- _WORK INSTRUCTION_: There is one span to output from the data below: the lines starting at the line with "(uuid 067063ef-affc-4d22-8463-eb3e4abccdc8)" and ending at the line with "(wire (pts (xy 129.54 81.28)". Output it exactly, ends included, nothing more.
INPUT DATA: Begin
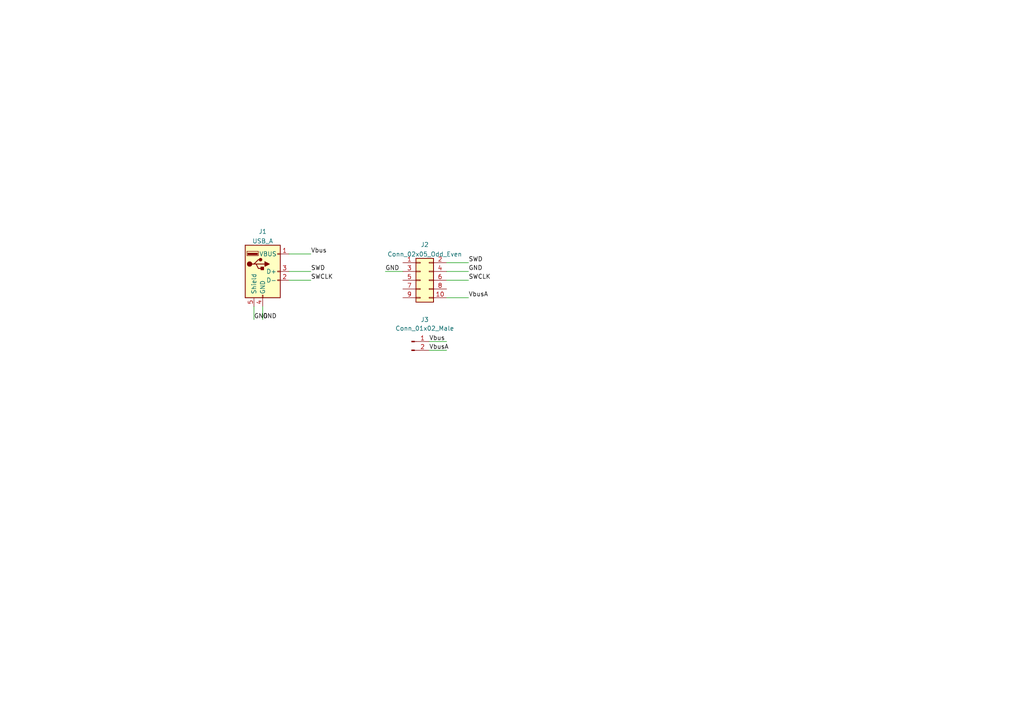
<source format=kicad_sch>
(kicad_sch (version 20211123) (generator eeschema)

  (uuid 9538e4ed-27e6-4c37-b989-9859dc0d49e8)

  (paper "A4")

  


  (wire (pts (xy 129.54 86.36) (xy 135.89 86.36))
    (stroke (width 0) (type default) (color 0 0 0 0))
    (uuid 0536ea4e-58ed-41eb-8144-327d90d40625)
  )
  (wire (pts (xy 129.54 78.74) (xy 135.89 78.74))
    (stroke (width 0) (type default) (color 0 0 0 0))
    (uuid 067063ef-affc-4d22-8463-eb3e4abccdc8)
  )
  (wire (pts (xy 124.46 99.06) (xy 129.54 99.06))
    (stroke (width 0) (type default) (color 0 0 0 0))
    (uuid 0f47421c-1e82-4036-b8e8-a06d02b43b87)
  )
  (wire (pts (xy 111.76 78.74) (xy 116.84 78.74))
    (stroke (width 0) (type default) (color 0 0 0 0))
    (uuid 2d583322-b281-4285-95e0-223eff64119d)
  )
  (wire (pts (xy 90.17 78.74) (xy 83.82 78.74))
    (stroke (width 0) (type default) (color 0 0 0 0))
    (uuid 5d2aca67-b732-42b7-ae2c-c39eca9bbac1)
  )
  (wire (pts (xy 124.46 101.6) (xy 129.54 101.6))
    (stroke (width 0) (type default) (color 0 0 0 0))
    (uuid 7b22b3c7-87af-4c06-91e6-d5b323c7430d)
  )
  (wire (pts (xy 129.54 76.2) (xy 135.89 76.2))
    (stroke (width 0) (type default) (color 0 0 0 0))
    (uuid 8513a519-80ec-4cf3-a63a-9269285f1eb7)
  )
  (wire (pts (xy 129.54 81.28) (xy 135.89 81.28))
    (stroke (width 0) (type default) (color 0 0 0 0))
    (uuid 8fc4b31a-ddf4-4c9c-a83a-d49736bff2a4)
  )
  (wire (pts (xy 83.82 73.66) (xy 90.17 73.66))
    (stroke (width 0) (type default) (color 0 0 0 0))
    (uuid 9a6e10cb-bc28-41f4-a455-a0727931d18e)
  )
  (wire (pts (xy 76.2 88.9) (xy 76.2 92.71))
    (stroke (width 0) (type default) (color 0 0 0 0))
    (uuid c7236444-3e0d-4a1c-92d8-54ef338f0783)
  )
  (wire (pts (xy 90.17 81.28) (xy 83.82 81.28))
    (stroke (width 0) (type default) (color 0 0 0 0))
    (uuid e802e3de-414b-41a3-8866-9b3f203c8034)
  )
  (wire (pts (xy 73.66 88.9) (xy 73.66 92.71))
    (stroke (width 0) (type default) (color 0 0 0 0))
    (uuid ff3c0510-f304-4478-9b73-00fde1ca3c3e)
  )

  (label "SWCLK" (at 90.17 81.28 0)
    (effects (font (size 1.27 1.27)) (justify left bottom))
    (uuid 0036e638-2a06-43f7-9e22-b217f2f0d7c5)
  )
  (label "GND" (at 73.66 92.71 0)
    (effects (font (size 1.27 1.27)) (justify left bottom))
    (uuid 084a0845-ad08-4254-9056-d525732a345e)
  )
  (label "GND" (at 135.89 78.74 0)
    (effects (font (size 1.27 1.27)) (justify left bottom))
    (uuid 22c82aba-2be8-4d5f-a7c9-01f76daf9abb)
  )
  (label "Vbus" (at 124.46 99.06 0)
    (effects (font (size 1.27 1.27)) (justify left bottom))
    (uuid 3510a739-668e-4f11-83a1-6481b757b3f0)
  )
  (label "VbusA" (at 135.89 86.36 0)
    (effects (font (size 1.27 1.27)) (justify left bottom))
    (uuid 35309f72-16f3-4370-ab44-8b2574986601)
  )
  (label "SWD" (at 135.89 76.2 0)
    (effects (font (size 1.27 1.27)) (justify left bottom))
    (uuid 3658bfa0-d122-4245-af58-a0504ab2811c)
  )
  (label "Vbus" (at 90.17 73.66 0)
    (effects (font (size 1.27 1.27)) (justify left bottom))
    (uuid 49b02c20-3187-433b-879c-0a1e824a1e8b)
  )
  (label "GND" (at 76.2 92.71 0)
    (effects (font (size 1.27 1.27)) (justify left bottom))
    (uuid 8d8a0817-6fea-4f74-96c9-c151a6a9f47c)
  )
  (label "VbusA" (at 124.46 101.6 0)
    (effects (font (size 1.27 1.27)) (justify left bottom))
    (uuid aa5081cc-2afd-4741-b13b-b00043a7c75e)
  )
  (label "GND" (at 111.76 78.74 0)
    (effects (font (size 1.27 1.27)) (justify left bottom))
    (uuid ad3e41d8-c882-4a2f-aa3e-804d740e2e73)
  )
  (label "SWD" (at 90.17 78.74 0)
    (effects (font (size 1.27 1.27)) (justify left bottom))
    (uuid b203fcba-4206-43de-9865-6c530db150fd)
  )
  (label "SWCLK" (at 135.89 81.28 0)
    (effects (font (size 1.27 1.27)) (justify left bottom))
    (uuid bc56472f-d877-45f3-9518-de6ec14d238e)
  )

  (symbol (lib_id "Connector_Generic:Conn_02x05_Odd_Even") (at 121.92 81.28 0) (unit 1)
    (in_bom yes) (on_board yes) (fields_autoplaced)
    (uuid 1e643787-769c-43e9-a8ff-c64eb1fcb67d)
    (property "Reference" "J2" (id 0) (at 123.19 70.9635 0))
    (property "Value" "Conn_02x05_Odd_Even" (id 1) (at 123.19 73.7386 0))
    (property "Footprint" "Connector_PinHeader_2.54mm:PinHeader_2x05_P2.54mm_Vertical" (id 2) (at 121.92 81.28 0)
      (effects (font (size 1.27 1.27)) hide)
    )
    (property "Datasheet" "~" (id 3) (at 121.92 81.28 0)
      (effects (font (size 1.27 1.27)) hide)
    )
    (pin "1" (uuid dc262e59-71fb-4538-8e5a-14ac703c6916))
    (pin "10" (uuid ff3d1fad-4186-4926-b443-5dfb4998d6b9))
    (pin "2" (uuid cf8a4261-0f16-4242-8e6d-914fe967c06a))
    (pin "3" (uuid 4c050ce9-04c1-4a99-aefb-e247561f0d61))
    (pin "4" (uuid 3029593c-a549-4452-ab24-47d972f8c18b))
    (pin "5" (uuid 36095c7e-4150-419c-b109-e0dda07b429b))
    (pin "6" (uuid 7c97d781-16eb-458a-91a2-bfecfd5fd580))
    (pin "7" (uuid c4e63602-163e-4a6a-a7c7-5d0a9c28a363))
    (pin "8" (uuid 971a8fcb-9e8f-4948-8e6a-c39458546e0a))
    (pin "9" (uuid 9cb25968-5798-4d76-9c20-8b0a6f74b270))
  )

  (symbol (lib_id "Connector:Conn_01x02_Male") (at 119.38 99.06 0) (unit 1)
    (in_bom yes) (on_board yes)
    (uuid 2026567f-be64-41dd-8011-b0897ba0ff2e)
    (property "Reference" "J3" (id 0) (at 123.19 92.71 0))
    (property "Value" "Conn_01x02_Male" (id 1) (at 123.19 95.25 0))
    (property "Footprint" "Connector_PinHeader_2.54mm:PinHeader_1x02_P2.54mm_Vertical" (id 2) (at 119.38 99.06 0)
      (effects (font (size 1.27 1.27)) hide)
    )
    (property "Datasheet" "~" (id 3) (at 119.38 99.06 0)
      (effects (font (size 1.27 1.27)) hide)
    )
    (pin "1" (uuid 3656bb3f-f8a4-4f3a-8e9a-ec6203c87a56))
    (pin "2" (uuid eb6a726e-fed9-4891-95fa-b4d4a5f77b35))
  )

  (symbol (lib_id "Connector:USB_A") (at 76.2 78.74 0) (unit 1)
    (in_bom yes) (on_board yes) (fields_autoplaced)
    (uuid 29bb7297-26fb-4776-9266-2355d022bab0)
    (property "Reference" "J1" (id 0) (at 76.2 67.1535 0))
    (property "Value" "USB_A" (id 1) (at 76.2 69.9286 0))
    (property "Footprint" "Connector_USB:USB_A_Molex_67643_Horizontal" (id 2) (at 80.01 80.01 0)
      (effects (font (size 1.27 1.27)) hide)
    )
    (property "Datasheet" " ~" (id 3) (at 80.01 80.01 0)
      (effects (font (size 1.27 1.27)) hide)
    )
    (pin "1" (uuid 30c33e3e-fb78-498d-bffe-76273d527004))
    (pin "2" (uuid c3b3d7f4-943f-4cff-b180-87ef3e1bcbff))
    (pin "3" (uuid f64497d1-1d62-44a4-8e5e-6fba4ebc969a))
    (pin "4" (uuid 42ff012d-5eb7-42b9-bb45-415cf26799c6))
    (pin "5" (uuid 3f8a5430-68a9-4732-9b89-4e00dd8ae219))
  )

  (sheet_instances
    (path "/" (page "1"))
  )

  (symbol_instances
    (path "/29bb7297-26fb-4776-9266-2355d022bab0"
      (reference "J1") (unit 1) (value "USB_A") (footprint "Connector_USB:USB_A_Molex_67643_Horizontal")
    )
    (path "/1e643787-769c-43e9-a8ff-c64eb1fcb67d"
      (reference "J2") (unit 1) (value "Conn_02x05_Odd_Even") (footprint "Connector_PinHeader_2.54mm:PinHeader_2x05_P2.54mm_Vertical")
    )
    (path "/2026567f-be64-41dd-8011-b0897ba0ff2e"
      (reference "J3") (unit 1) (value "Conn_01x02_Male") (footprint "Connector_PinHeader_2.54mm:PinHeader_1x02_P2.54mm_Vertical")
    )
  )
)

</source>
INPUT DATA: End
INPUT DATA: Begin
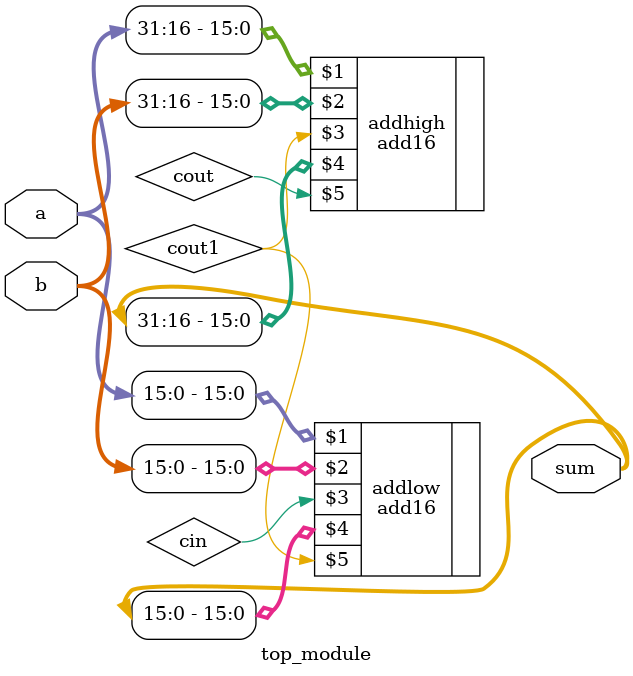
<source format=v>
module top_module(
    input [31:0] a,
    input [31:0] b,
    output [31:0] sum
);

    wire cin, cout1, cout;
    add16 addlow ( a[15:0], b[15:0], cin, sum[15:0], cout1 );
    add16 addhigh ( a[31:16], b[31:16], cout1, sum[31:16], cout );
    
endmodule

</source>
INPUT DATA: End
- _ANSWER SPACE_:
    (uuid 067063ef-affc-4d22-8463-eb3e4abccdc8)
  )
  (wire (pts (xy 124.46 99.06) (xy 129.54 99.06))
    (stroke (width 0) (type default) (color 0 0 0 0))
    (uuid 0f47421c-1e82-4036-b8e8-a06d02b43b87)
  )
  (wire (pts (xy 111.76 78.74) (xy 116.84 78.74))
    (stroke (width 0) (type default) (color 0 0 0 0))
    (uuid 2d583322-b281-4285-95e0-223eff64119d)
  )
  (wire (pts (xy 90.17 78.74) (xy 83.82 78.74))
    (stroke (width 0) (type default) (color 0 0 0 0))
    (uuid 5d2aca67-b732-42b7-ae2c-c39eca9bbac1)
  )
  (wire (pts (xy 124.46 101.6) (xy 129.54 101.6))
    (stroke (width 0) (type default) (color 0 0 0 0))
    (uuid 7b22b3c7-87af-4c06-91e6-d5b323c7430d)
  )
  (wire (pts (xy 129.54 76.2) (xy 135.89 76.2))
    (stroke (width 0) (type default) (color 0 0 0 0))
    (uuid 8513a519-80ec-4cf3-a63a-9269285f1eb7)
  )
  (wire (pts (xy 129.54 81.28) (xy 135.89 81.28))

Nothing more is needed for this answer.